• PAGE EXTRACT:

▼

Acorn Computers formed in 1978 and got its start making a series of kit-built and Eurocard-based systems starting with the Acorn System 1 in 1979. They developed Acorn System BASIC for these machines, an integer-only dialect that required only 4 KB of memory in total. The language had a number of implementation details that made it "highly non-standard."

The Atom, introduced in 1980, was built from parts of the System 3 packaged onto a single board. Systems shipped standard with 2 KB of RAM and 8 KB of ROM, which included BASIC and a number of device drivers. Atom BASIC had only a few changes from the System version, adding support for string manipulation and a small number of graphics commands. The Atom was upgradable, with up to 12 KB of RAM in total and an additional 4 KB of ROM that added floating-point support. This used separate functions and operations that worked on them, indicated by the % symbol. This choice of symbol was unfortunate, as Microsoft BASIC used the percent sign to indicate integers, not floating point.

The Atom was on the market for only a short period before Acorn began development of its successor, the Proton. This was initially to be a two-processor unit. The design was still in its earliest stages when a series of events led to it being selected as the basis of the single-CPU BBC Micro. At the time, there were comments that it should definitely not use Acorn's variety of BASIC, which "virtually no other microcomputer can understand" and that "If the new language were based on the Atom's form of BASIC, it would be a disaster."

Ultimately, the BBC system did use those older Acorn-written BASIC variants, but heavily modified. The resulting BBC BASIC was much more similar to Microsoft BASIC and was later offered as an upgrade to the Atom.

▲

• RECORDED INFORMATION:
▼

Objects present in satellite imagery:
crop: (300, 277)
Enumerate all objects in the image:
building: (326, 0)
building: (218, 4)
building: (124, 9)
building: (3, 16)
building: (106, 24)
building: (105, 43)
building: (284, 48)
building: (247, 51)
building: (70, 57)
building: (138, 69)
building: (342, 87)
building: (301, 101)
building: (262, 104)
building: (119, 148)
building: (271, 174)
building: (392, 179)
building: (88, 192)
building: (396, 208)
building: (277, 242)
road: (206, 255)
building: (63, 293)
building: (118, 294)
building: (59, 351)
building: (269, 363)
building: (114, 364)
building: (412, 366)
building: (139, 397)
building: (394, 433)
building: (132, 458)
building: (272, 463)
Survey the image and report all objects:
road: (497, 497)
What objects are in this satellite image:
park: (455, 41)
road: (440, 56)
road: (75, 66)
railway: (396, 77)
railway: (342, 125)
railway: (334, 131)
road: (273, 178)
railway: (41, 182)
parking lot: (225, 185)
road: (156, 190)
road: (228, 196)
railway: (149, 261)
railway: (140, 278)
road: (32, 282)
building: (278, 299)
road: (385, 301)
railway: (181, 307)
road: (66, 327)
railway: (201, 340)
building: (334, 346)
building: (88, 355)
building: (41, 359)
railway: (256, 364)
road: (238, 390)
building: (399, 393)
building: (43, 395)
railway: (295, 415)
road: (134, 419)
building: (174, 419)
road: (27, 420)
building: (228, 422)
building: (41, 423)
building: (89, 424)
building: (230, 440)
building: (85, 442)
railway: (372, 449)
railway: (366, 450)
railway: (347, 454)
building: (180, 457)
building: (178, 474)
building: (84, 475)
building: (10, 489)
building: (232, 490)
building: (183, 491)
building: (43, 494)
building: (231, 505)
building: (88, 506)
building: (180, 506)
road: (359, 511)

▲

• EXERCISE AIM: Reproduce, word for word, the full passage above about Acorn's early versions of BASIC.

• EXPECTED ANSWER:
Acorn Computers formed in 1978 and got its start making a series of kit-built and Eurocard-based systems starting with the Acorn System 1 in 1979. They developed Acorn System BASIC for these machines, an integer-only dialect that required only 4 KB of memory in total. The language had a number of implementation details that made it "highly non-standard."

The Atom, introduced in 1980, was built from parts of the System 3 packaged onto a single board. Systems shipped standard with 2 KB of RAM and 8 KB of ROM, which included BASIC and a number of device drivers. Atom BASIC had only a few changes from the System version, adding support for string manipulation and a small number of graphics commands. The Atom was upgradable, with up to 12 KB of RAM in total and an additional 4 KB of ROM that added floating-point support. This used separate functions and operations that worked on them, indicated by the % symbol. This choice of symbol was unfortunate, as Microsoft BASIC used the percent sign to indicate integers, not floating point.

The Atom was on the market for only a short period before Acorn began development of its successor, the Proton. This was initially to be a two-processor unit. The design was still in its earliest stages when a series of events led to it being selected as the basis of the single-CPU BBC Micro. At the time, there were comments that it should definitely not use Acorn's variety of BASIC, which "virtually no other microcomputer can understand" and that "If the new language were based on the Atom's form of BASIC, it would be a disaster."

Ultimately, the BBC system did use those older Acorn-written BASIC variants, but heavily modified. The resulting BBC BASIC was much more similar to Microsoft BASIC and was later offered as an upgrade to the Atom.